Instructions to follow =>
For the entries that follow, give the number of lines holding the string "middle" and nothing more.

Information provided =>
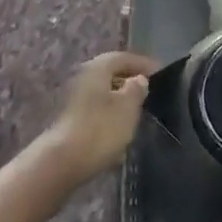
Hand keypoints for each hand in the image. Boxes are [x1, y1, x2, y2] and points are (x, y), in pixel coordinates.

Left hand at [46, 52, 156, 182]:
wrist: (62, 163)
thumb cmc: (100, 129)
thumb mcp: (128, 107)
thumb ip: (137, 89)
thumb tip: (138, 80)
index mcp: (97, 68)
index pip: (123, 57)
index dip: (143, 64)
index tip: (159, 73)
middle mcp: (82, 78)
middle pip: (111, 75)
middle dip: (130, 82)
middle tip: (149, 92)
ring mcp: (73, 100)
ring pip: (103, 94)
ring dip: (120, 101)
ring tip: (138, 113)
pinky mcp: (70, 121)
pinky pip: (96, 112)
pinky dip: (109, 117)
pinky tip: (120, 132)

Task solution =>
4